19 of 77,
Again, I have to strongly disagree with your claim that the EU is in worse shape than the US and UK. The UK and US are both suffering from the following effects:
- housing market collapse;
- collapse of the financial sector;
- highest consumer debt in the world.
People in the US and the UK have lived way above their paygrade. The three effects mentioned above are devastating for the UK and US since their economy is consumer driven (far more than any EU country, with the exception of Ireland).
Fact is that the consumers and governments in the EU countries, with the exception of Ireland, have been more austere since WWII and economies are less consumer driven. In the EU, the framework for public sector spending is in place, the public sector forms a significant part of economic activity and governments have cash more easily available to ease the effects of an economic downturn. On top of that, in most EU countries people sit on a significant amount of savings.
In the US the new administration only recently unveiled plans to increase public spending, but the US government is burdened with a record government debt (thanks, W!) and no quick way of generating more cash other than borrowing even more.
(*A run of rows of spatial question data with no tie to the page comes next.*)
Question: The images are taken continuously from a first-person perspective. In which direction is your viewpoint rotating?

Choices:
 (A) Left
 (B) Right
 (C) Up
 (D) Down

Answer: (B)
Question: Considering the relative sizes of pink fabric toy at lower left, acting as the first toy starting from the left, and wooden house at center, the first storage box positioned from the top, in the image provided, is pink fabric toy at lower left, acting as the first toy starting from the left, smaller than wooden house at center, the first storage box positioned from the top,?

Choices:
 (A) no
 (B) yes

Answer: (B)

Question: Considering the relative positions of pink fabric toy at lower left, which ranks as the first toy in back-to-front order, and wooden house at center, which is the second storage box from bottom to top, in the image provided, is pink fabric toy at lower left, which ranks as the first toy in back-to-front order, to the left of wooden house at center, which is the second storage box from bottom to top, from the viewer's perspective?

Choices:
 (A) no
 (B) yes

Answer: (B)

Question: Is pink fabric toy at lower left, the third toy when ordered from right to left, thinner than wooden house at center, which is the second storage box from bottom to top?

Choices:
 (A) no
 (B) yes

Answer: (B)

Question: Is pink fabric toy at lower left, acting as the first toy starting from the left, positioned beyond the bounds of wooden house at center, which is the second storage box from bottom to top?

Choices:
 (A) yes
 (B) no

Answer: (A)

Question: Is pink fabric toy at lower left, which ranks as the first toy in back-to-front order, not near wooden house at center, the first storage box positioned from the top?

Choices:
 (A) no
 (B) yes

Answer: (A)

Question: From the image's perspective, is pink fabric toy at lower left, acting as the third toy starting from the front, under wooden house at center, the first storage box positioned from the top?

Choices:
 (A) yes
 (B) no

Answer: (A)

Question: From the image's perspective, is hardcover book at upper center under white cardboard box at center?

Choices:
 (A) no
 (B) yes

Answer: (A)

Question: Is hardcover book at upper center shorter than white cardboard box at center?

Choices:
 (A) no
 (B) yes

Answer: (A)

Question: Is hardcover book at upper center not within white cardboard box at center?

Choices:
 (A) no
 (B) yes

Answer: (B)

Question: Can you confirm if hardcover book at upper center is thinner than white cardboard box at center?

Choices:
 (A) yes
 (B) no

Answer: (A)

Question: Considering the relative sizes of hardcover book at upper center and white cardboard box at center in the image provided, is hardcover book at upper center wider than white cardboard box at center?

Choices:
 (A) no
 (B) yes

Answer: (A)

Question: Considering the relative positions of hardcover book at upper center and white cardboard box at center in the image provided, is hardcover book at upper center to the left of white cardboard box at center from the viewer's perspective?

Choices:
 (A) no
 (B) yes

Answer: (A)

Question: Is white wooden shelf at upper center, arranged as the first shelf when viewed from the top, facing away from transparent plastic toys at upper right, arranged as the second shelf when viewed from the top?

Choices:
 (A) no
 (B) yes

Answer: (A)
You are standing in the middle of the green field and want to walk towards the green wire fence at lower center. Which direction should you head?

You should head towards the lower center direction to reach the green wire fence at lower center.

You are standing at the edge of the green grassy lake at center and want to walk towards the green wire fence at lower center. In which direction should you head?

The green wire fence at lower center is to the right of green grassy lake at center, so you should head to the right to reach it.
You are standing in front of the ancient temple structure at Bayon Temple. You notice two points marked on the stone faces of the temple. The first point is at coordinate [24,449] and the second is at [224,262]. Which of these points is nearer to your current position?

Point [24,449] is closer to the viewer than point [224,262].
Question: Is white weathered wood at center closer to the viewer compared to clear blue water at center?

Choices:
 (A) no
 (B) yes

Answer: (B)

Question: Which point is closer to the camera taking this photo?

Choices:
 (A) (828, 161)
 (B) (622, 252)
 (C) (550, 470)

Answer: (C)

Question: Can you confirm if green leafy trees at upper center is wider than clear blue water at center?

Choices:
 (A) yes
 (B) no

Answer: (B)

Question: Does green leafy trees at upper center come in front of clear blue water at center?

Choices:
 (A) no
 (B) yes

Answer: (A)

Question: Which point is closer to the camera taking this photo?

This will pose a problem, because cash will have to come from outside the US and from countries with a doubtful political agenda. Nobody has money to spend since real estate has effectively halved in value (creating negative equity) and nobody has any savings. The government also needs money to come to the rescue of carmakers who failed to evolve into profitability but will drag their whole economy down when they fail and there is no social security in place worth mentioning. Oh yeah, let's not forget the annual 600 billion dollars of military spending to which they're committed (and that's not even counting the extra cost of the wars in Iraq and Afghanistan).
At least the UK's government finances are less desparate, and they don't have to spend money on saving companies that are large enough to drag the whole UK economy down ('cause there aren't any...). Apart from that, they're far more f***ed than the Eurozone.
Yes, the Eurozone faces difficulties. The effects, however, are more spread, eased by a more conservative financial tradition and traditionally European countries have a framework in place to avoid sharp boom-bust cycles while the Anglo-Saxon world does not. Big difference.